Sun Basket, a nearly three-year-old, San Francisco-based meal kit delivery startup focused on recipes and ingredients that are gluten-free, paleo, and otherwise accommodate vegetarian lifestyles, has raised $15 million in Series C funding led by Sapphire Ventures. Other paticipants in the round include Baseline Ventures, PivotNorth Capital, Accolade Partners, Founders Circle Capital, Shea Ventures, Relevance Capital, Vulcan Capital, filter14 and unnamed angel investors. the company has now raised $43 million altogether. TechCrunch has more here.

Upstream, a 16-year-old, London-based mobile commerce platform that enables users to receive and pay for subscription services like cloud storage, language learning courses and apps on their mobile devices, has raised €25 million ($26.6 million) in growth funding from the European Investment Bank. More here.

Xcell Biosciences, a four-year-old, San Francisco-based company whose platform enables propagation and gene editing in hard-to-transfect cell types, has raised $12 million in Series A funding led by HBM Genomics, with participation from unnamed earlier investors. More here.

YotaScale, a 1.5-year-old, Menlo Park, Ca.-based cloud computing startup, has raised $3.6 million in funding, including from Engineering Capital, Pelion Ventures, and several angel investors. TechCrunch has more here.

New Funds

Longtime VC Kittu Kolluri, who left New Enterprise Associates last year, has filed paperwork with the SEC to raise $90 million for a new fund under the brand Neotribe Ventures. The firm is based in Palo Alto, Ca., and it counts Yahoo cofounder Jerry Yang as a special advisor. More here.

New Kid on the Block

Singapore-based investment company Temasek as grown from its initial portfolio of mostly Singapore-based companies to become an active investor in Asia, Europe and the Americas. In fact, the company’s exposure to North America has increased to 10 percent of the portfolio in 2016, so it has decided to open a San Francisco office. The company’s managing director of public affairs, Stephen Foresaw, can let you know more if you have a housewarming gift in mind: stephenforshaw@temasek.com.sg.

Exits

WayUp, a startup that creates job listing sites for college students and recent graduates, is buying a similar startup, Looksharp, for an undisclosed amount of money. Looksharp had raised more than $10 million in funding from investors, including 500 Startups, Artis Ventures, Kapor Capital and Subtraction Capital. WayUp, meanwhile, has raised nearly $9 million. TechCrunch has more here.

Data

The growth of politically-focused mobile apps has been booming since the U.S. president election, with the top five political apps receiving a combined 300,000 downloads across iOS and Android over the past three months, says App Annie. TechCrunch has more here.

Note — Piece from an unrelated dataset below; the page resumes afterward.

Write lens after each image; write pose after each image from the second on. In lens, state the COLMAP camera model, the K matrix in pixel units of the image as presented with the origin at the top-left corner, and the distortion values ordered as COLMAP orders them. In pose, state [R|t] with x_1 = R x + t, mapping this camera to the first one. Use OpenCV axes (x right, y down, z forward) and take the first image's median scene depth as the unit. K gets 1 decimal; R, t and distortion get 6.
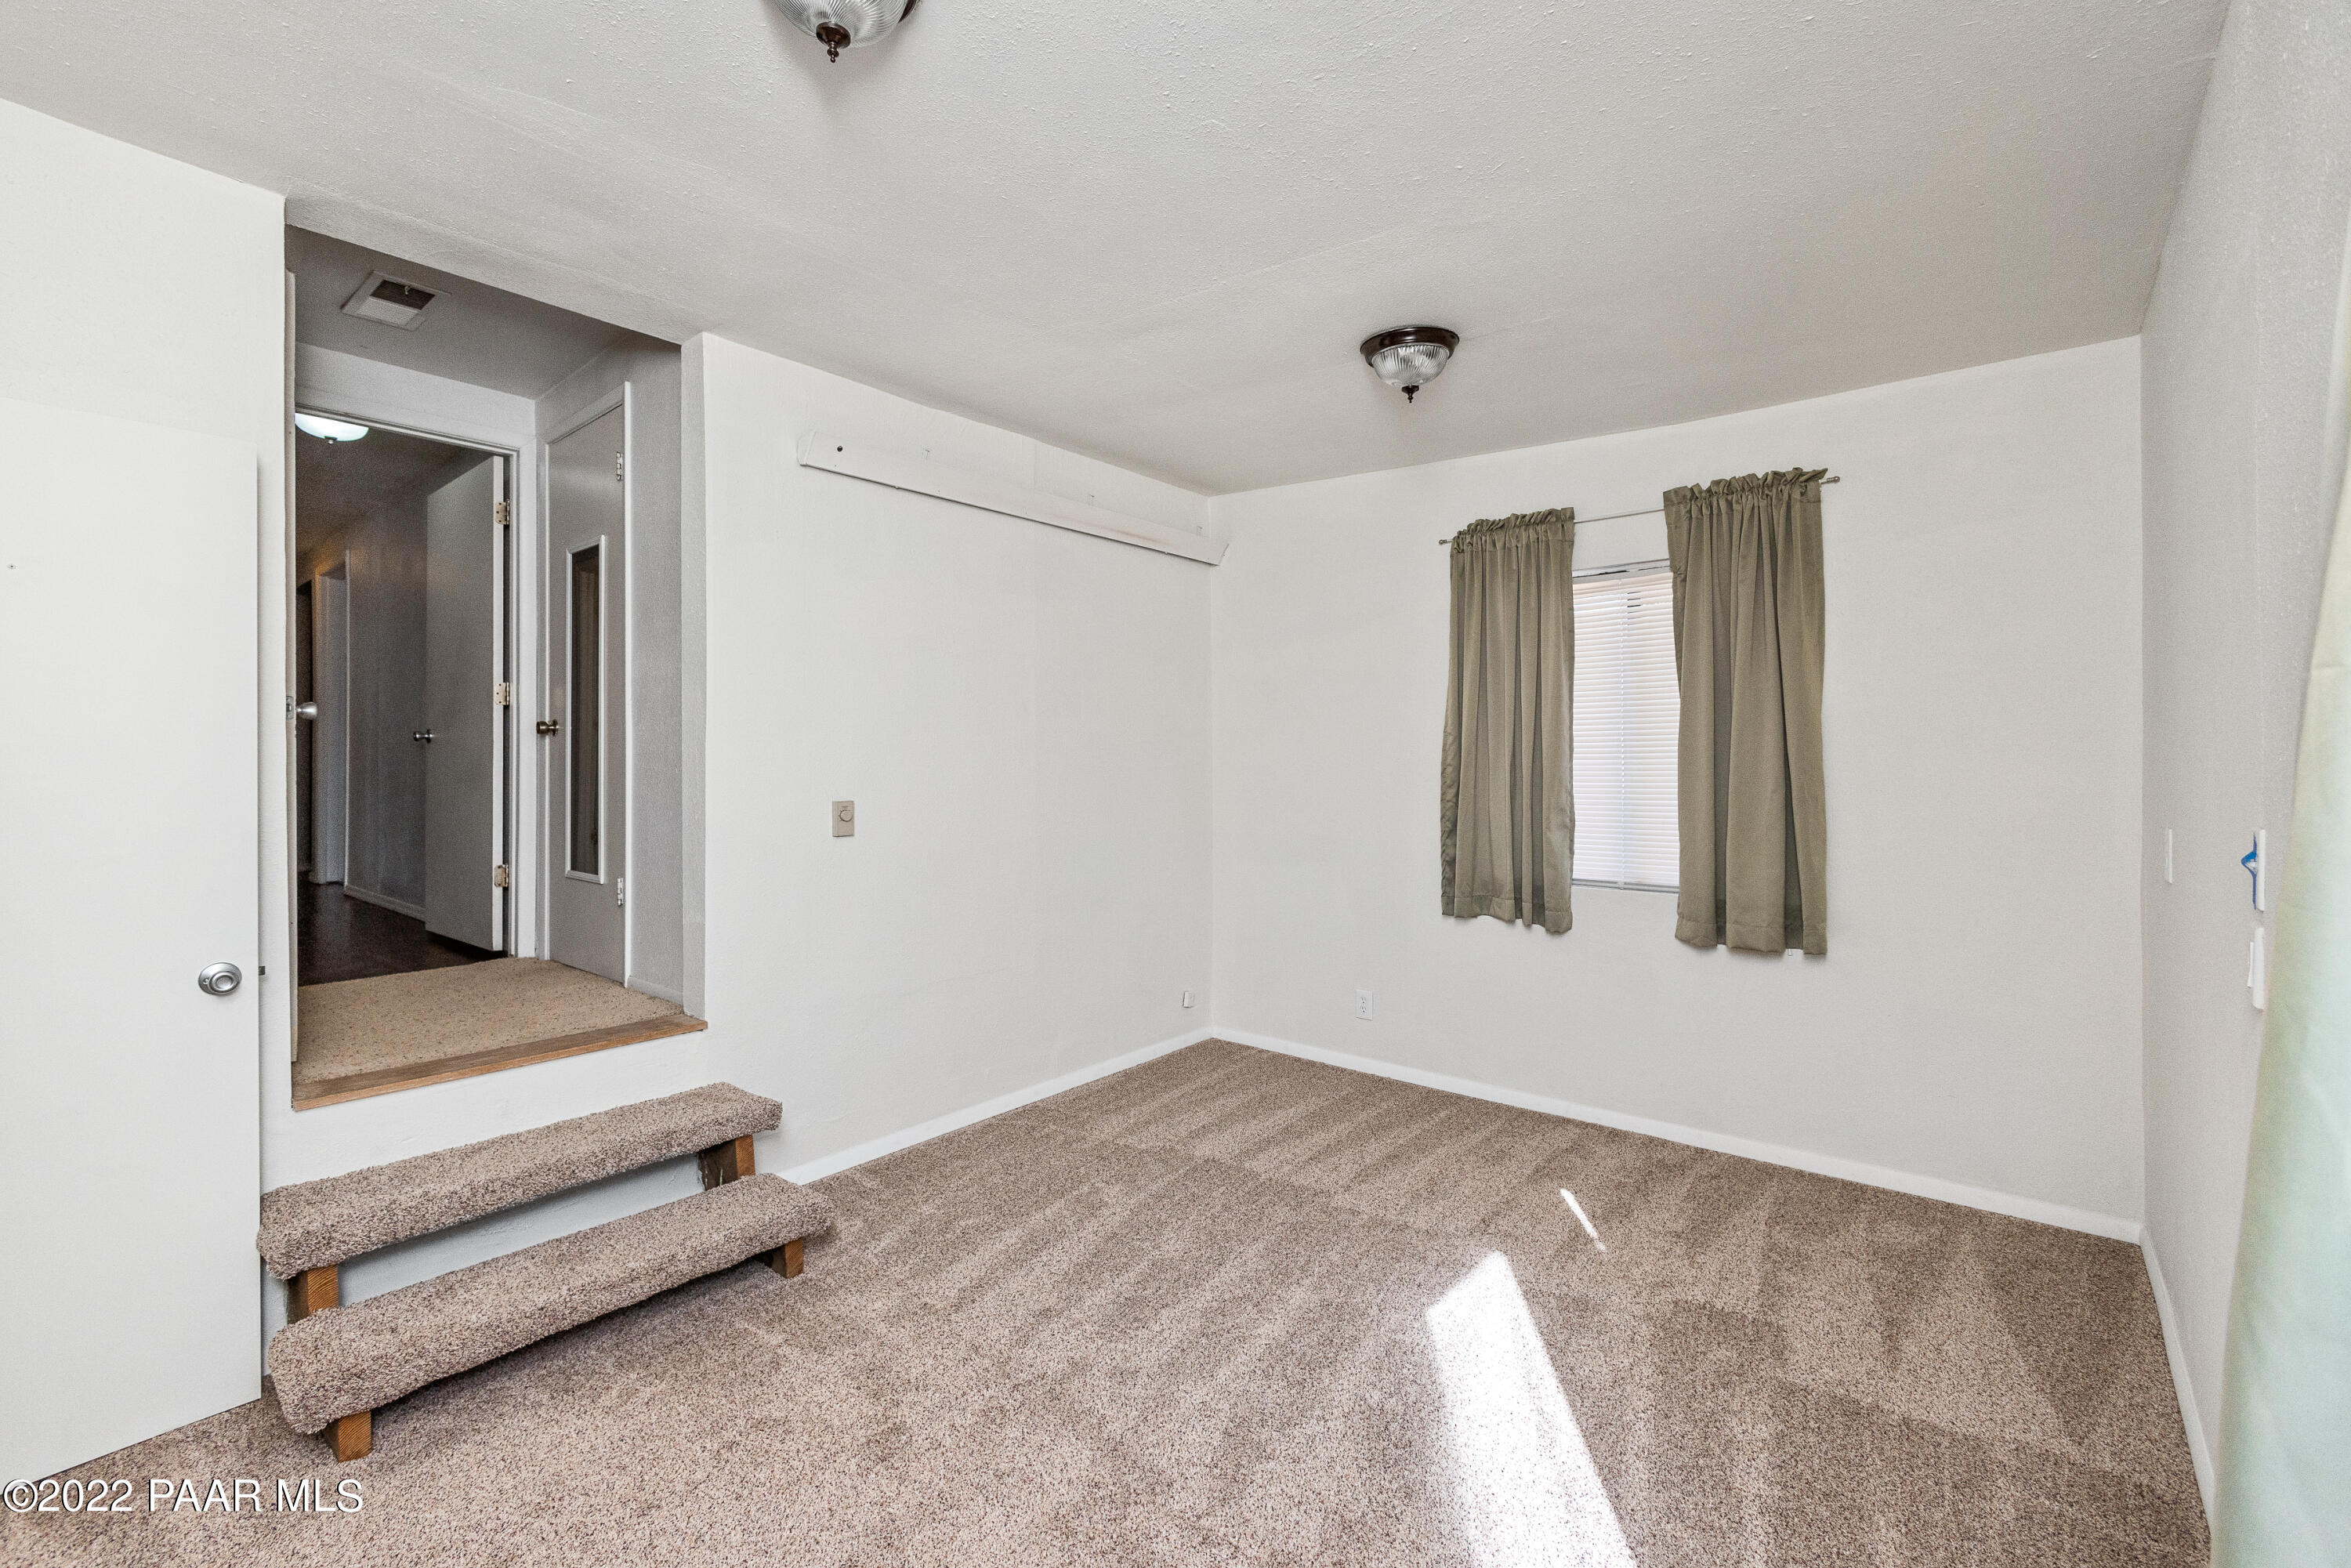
lens RADIAL K [[1012.0, 0, 1166.5], [0, 1012.0, 769.0], [0, 0, 1]] dist [-0.003056, -0.000349]
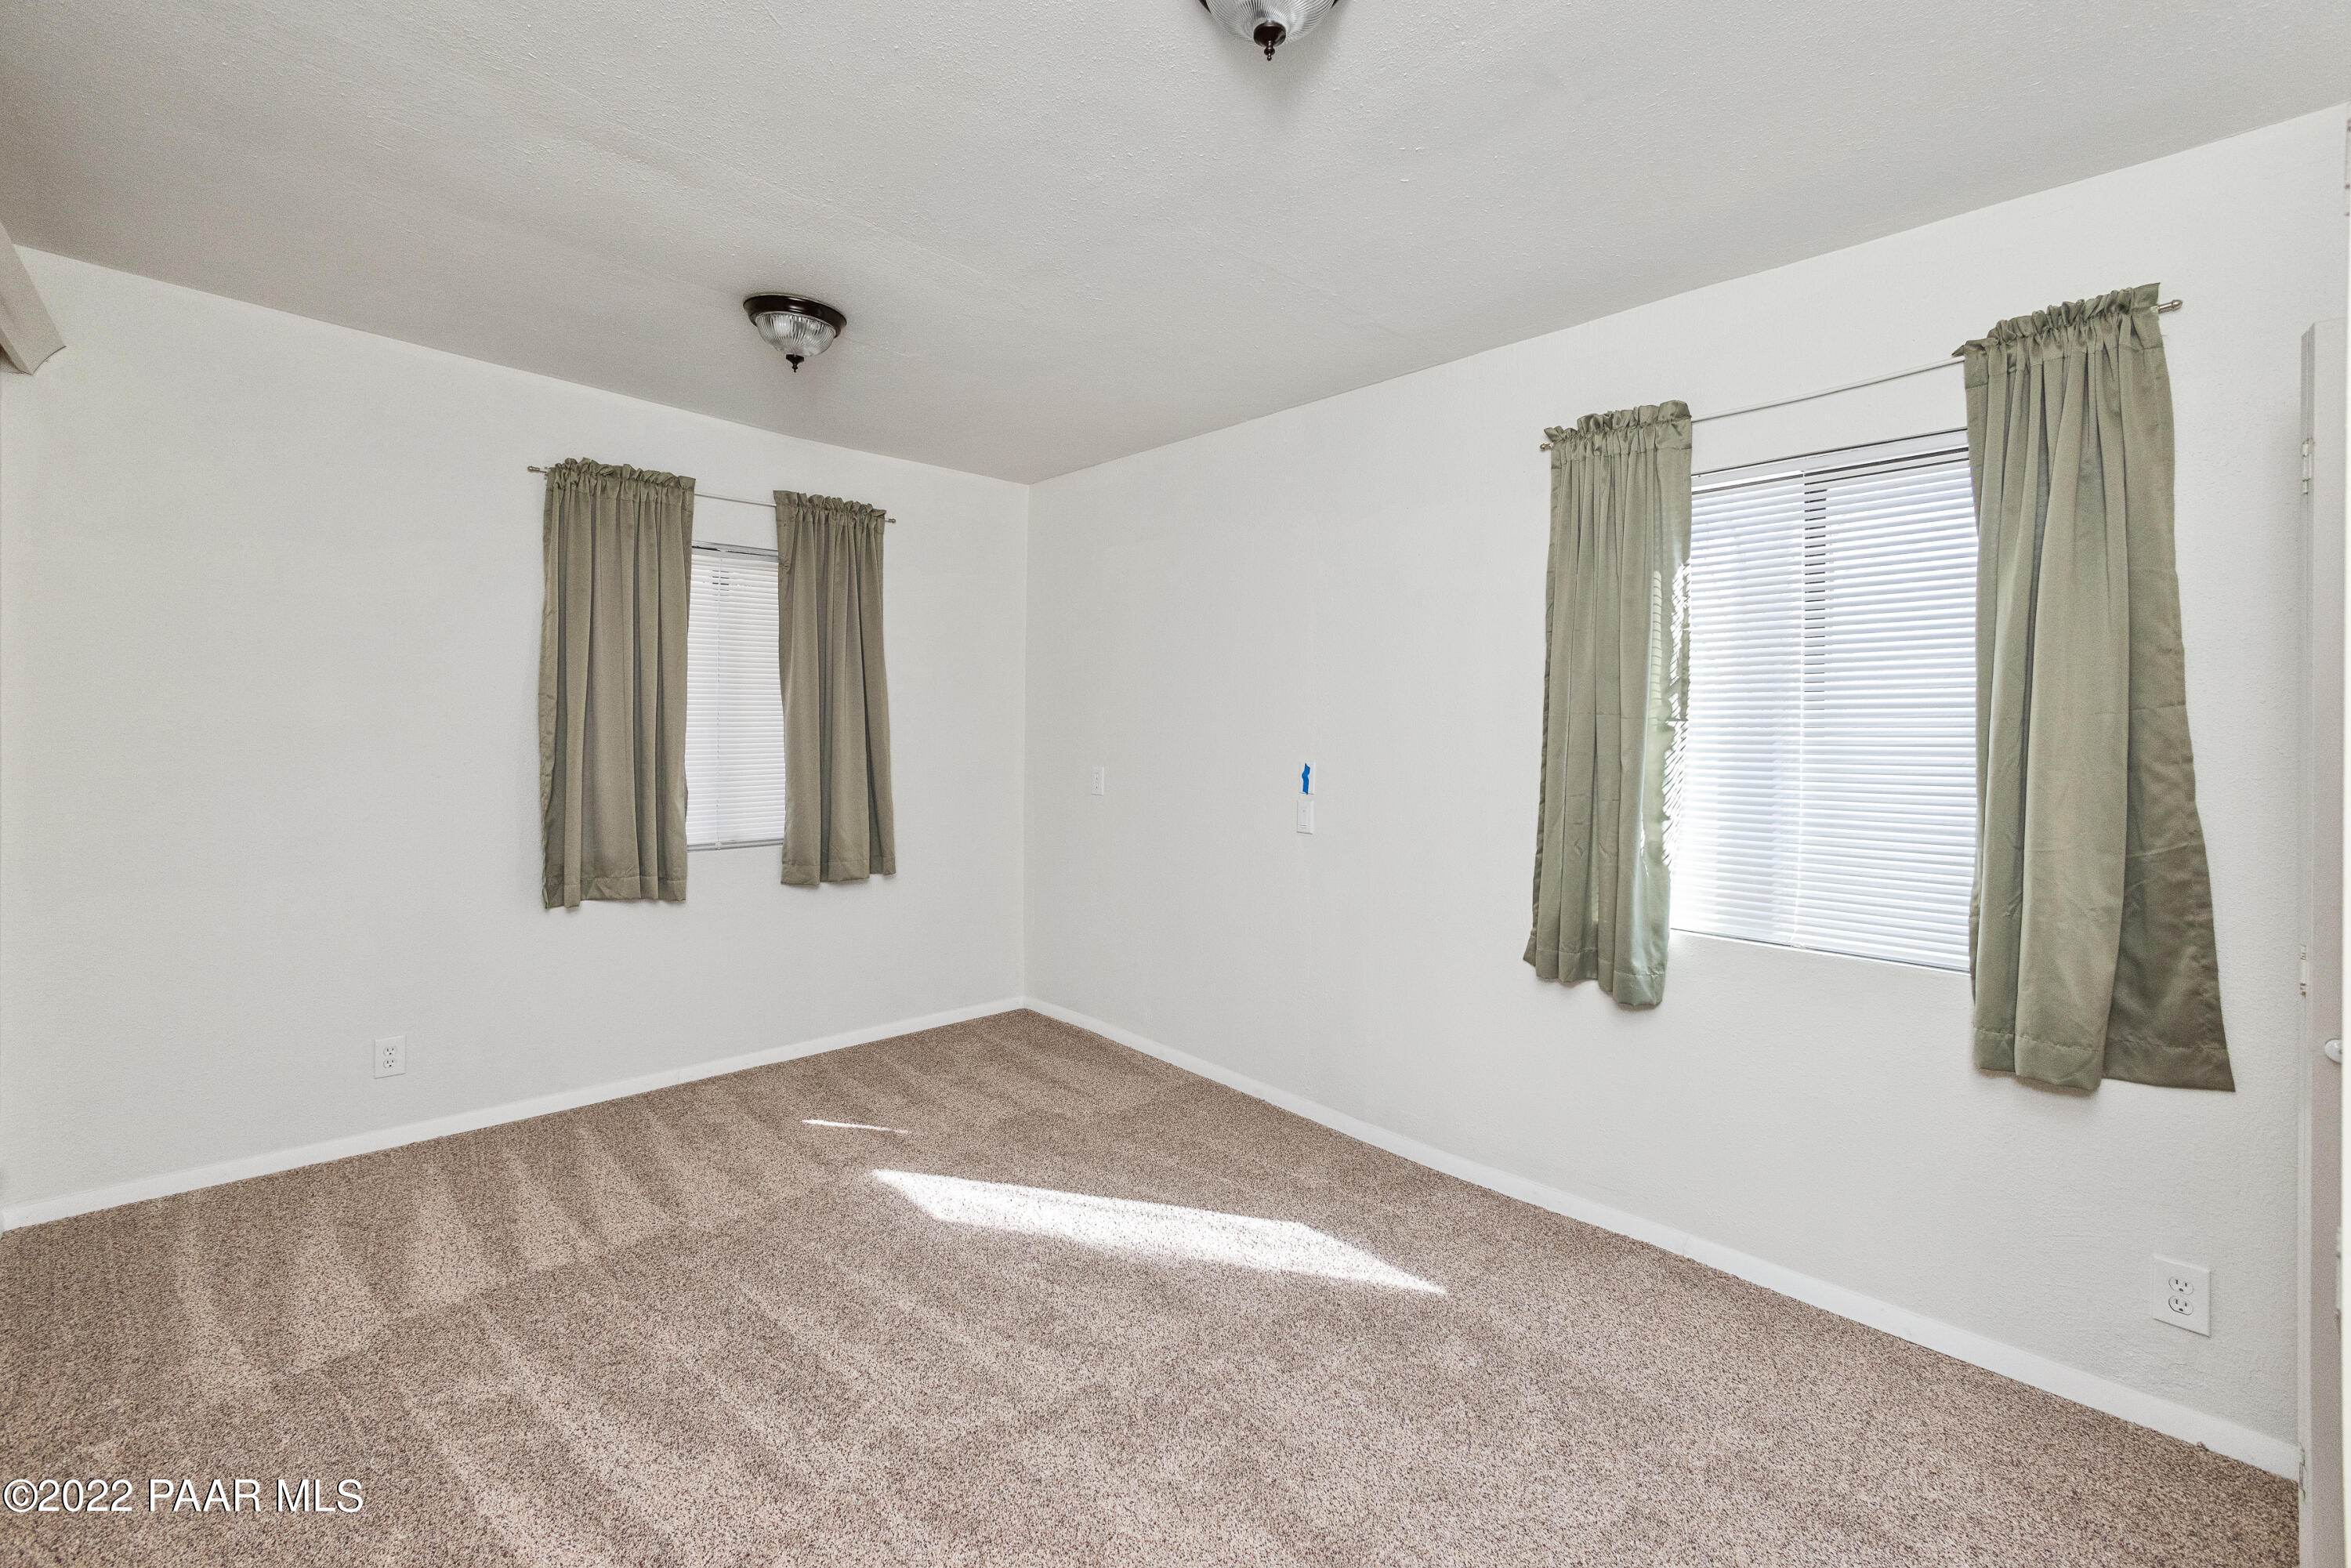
lens RADIAL K [[1014.8, 0, 1172.1], [0, 1014.8, 742.4], [0, 0, 1]] dist [-0.002426, -0.000099]
pose [[0.119536, -0.013098, 0.992744, -0.612904], [0.004982, 0.999908, 0.012593, -0.005358], [-0.992817, 0.003440, 0.119590, 0.448211]]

The quick and the dead: The on-demand companies that went splat, courtesy of CB Insights.

Essential Reads

Snap is about to embark on its investor roadshow, and a new video gives a glimpse at how it will be trying to persuade Wall Street to buy shares.

Theranos is on the ropes, says the WSJ. The blood-diagnostics firm reportedly told investors that it had $200 million in cash on hand at the end of 2016. That’s less than a quarter of what it had raised from them. Meanwhile, investors were told Theranos didn’t generate any material revenue in 2015 or 2016. More here.

How Silicon Valley is trying to hack its way into a longer life.

Detours

Scientists have discovered why your selfies are authentic while everyone else’s are narcissistic.

What the Oscars looked like the year you were born.

Funny.

Retail Therapy

jaw-dropping penthouse in New York’s tallest residential building is for sale.